Efficient very high-order accurate polyhedral mesh finite volume scheme for 3D conjugate heat transfer problems in curved domains

Abstract

The conjugate heat transfer problem is found in many engineering applications and comprises the heat transfer between solids and fluids in contact. The discretization method of these problems must guarantee that the interface conditions are properly satisfied, which is an additional difficulty when designing a numerical scheme with very high-order of convergence. The three-dimensional case with arbitrary curved domains is particularly challenging to treat, as the standard approaches to preserve the optimal convergence order become cumbersome with the use of curved meshes and non-linear transformations. Moreover, the implementation aspects of very high-order of convergence methods are critical for the three-dimensional case, as the computational cost of conventional algorithms often grows exponentially with the problem dimension.

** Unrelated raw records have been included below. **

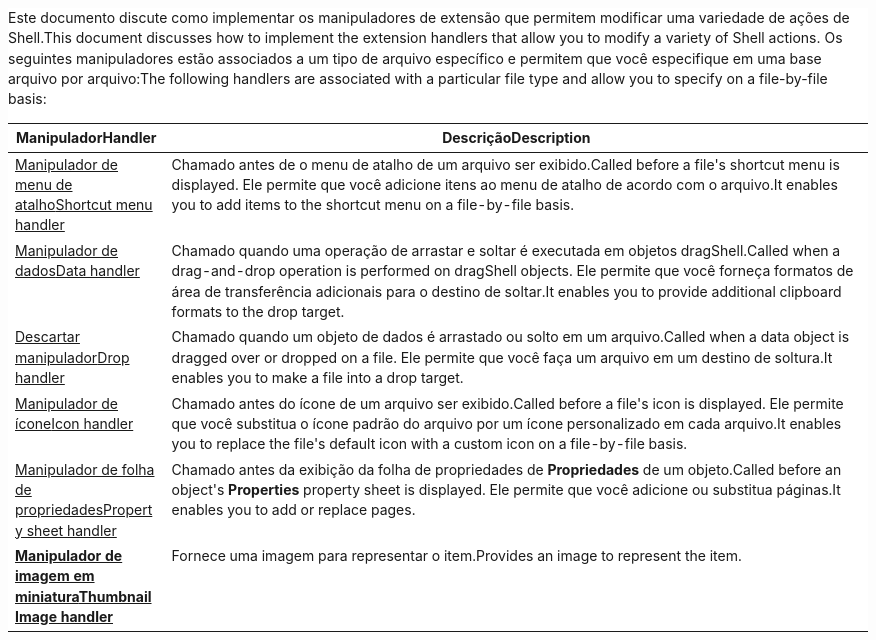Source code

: <span data-ttu-id="e70ed-115">Este documento discute como implementar os manipuladores de extensão que permitem modificar uma variedade de ações de Shell.</span><span class="sxs-lookup"><span data-stu-id="e70ed-115">This document discusses how to implement the extension handlers that allow you to modify a variety of Shell actions.</span></span> <span data-ttu-id="e70ed-116">Os seguintes manipuladores estão associados a um tipo de arquivo específico e permitem que você especifique em uma base arquivo por arquivo:</span><span class="sxs-lookup"><span data-stu-id="e70ed-116">The following handlers are associated with a particular file type and allow you to specify on a file-by-file basis:</span></span>



| <span data-ttu-id="e70ed-117">Manipulador</span><span class="sxs-lookup"><span data-stu-id="e70ed-117">Handler</span></span>                                               | <span data-ttu-id="e70ed-118">Descrição</span><span class="sxs-lookup"><span data-stu-id="e70ed-118">Description</span></span>                                                                                                                                                                |
|-------------------------------------------------------|----------------------------------------------------------------------------------------------------------------------------------------------------------------------------|
| [<span data-ttu-id="e70ed-119">Manipulador de menu de atalho</span><span class="sxs-lookup"><span data-stu-id="e70ed-119">Shortcut menu handler</span></span>](context-menu-handlers.md)    | <span data-ttu-id="e70ed-120">Chamado antes de o menu de atalho de um arquivo ser exibido.</span><span class="sxs-lookup"><span data-stu-id="e70ed-120">Called before a file's shortcut menu is displayed.</span></span> <span data-ttu-id="e70ed-121">Ele permite que você adicione itens ao menu de atalho de acordo com o arquivo.</span><span class="sxs-lookup"><span data-stu-id="e70ed-121">It enables you to add items to the shortcut menu on a file-by-file basis.</span></span>                                               |
| [<span data-ttu-id="e70ed-122">Manipulador de dados</span><span class="sxs-lookup"><span data-stu-id="e70ed-122">Data handler</span></span>](how-to-create-data-handlers.md)       | <span data-ttu-id="e70ed-123">Chamado quando uma operação de arrastar e soltar é executada em objetos dragShell.</span><span class="sxs-lookup"><span data-stu-id="e70ed-123">Called when a drag-and-drop operation is performed on dragShell objects.</span></span> <span data-ttu-id="e70ed-124">Ele permite que você forneça formatos de área de transferência adicionais para o destino de soltar.</span><span class="sxs-lookup"><span data-stu-id="e70ed-124">It enables you to provide additional clipboard formats to the drop target.</span></span>                        |
| [<span data-ttu-id="e70ed-125">Descartar manipulador</span><span class="sxs-lookup"><span data-stu-id="e70ed-125">Drop handler</span></span>](how-to-create-drop-handlers.md)       | <span data-ttu-id="e70ed-126">Chamado quando um objeto de dados é arrastado ou solto em um arquivo.</span><span class="sxs-lookup"><span data-stu-id="e70ed-126">Called when a data object is dragged over or dropped on a file.</span></span> <span data-ttu-id="e70ed-127">Ele permite que você faça um arquivo em um destino de soltura.</span><span class="sxs-lookup"><span data-stu-id="e70ed-127">It enables you to make a file into a drop target.</span></span>                                                          |
| [<span data-ttu-id="e70ed-128">Manipulador de ícone</span><span class="sxs-lookup"><span data-stu-id="e70ed-128">Icon handler</span></span>](how-to-create-icon-handlers.md)       | <span data-ttu-id="e70ed-129">Chamado antes do ícone de um arquivo ser exibido.</span><span class="sxs-lookup"><span data-stu-id="e70ed-129">Called before a file's icon is displayed.</span></span> <span data-ttu-id="e70ed-130">Ele permite que você substitua o ícone padrão do arquivo por um ícone personalizado em cada arquivo.</span><span class="sxs-lookup"><span data-stu-id="e70ed-130">It enables you to replace the file's default icon with a custom icon on a file-by-file basis.</span></span>                                    |
| [<span data-ttu-id="e70ed-131">Manipulador de folha de propriedades</span><span class="sxs-lookup"><span data-stu-id="e70ed-131">Property sheet handler</span></span>](propsheet-handlers.md)      | <span data-ttu-id="e70ed-132">Chamado antes da exibição da folha de propriedades de **Propriedades** de um objeto.</span><span class="sxs-lookup"><span data-stu-id="e70ed-132">Called before an object's **Properties** property sheet is displayed.</span></span> <span data-ttu-id="e70ed-133">Ele permite que você adicione ou substitua páginas.</span><span class="sxs-lookup"><span data-stu-id="e70ed-133">It enables you to add or replace pages.</span></span>                                                              |
| [<span data-ttu-id="e70ed-134">**Manipulador de imagem em miniatura**</span><span class="sxs-lookup"><span data-stu-id="e70ed-134">**Thumbnail Image handler**</span></span>](/windows/desktop/api/Thumbcache/nn-thumbcache-ithumbnailprovider) | <span data-ttu-id="e70ed-135">Fornece uma imagem para representar o item.</span><span class="sxs-lookup"><span data-stu-id="e70ed-135">Provides an image to represent the item.</span></span>                                                                                                                                   |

A very high-order accurate finite volume scheme with general polyhedral meshes is proposed in this work, which is able to solve three-dimensional conjugate heat transfer problems in arbitrary curved domains. The implementation of the proposed method is addressed and optimized calculations are derived to provide the same approximate solution at a significantly reduced computational cost. The provided set of numerical benchmarks, addressing several situations of the conjugate heat transfer problem, allows confirming that the optimal convergence order is effectively achieved. The results obtained also show that the proposed method overcomes the main shortcomings of the standard curved mesh approaches, while preserving the accuracy and the convergence order with the sole use of polyhedral meshes. A computational benchmark proves that substantial performance improvements are obtained from the proposed optimization, which represents a significant advance towards less demanding and more efficient numerical simulations.